### Task instructions
Take every line from the listing below that contains "APERTURE".

### Excerpted data
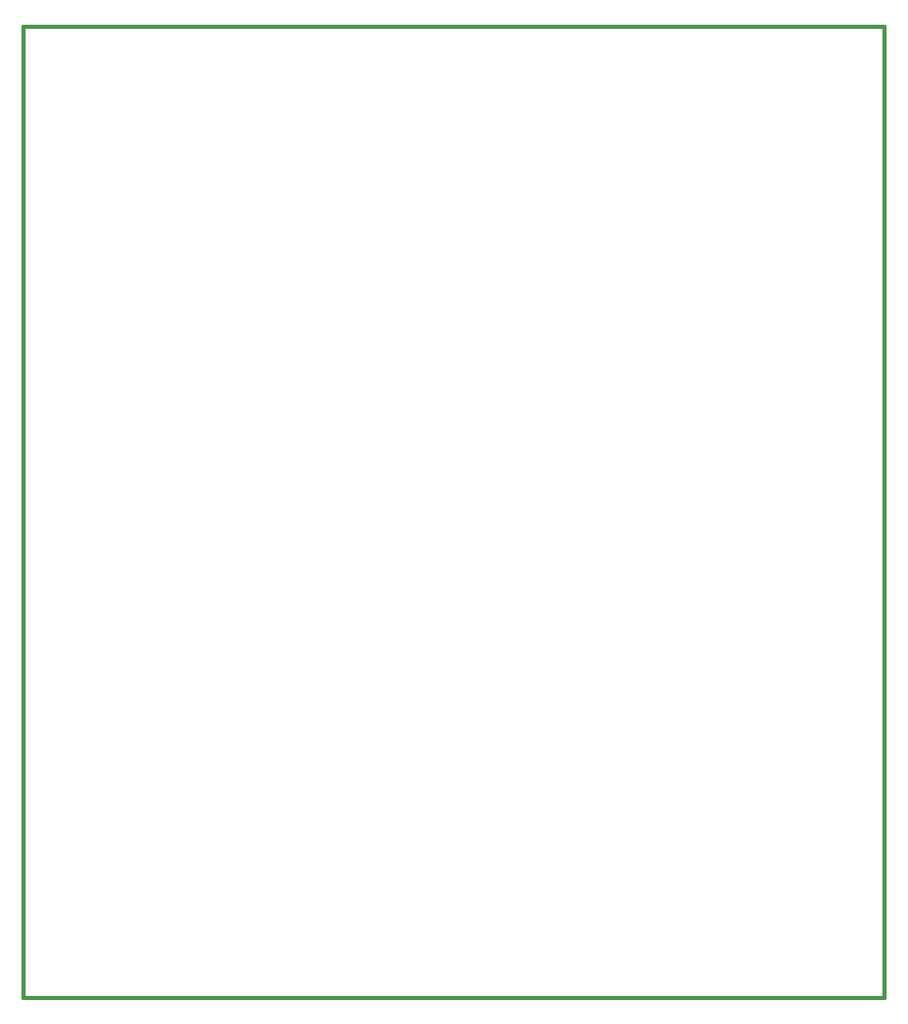
<source format=gm1>
G04 #@! TF.FileFunction,Profile,NP*
%FSLAX46Y46*%
G04 Gerber Fmt 4.6, Leading zero omitted, Abs format (unit mm)*
G04 Created by KiCad (PCBNEW 4.0.6) date 01/03/18 21:04:18*
%MOMM*%
%LPD*%
G01*
G04 APERTURE LIST*
%ADD10C,0.150000*%
%ADD11C,0.381000*%
G04 APERTURE END LIST*
D10*
D11*
X35687000Y-153797000D02*
X35687000Y-54102000D01*
X124079000Y-153797000D02*
X35687000Y-153797000D01*
X124079000Y-54102000D02*
X124079000Y-153797000D01*
X35687000Y-54102000D02*
X124079000Y-54102000D01*
M02*

</source>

### Your response
G04 APERTURE LIST*
G04 APERTURE END LIST*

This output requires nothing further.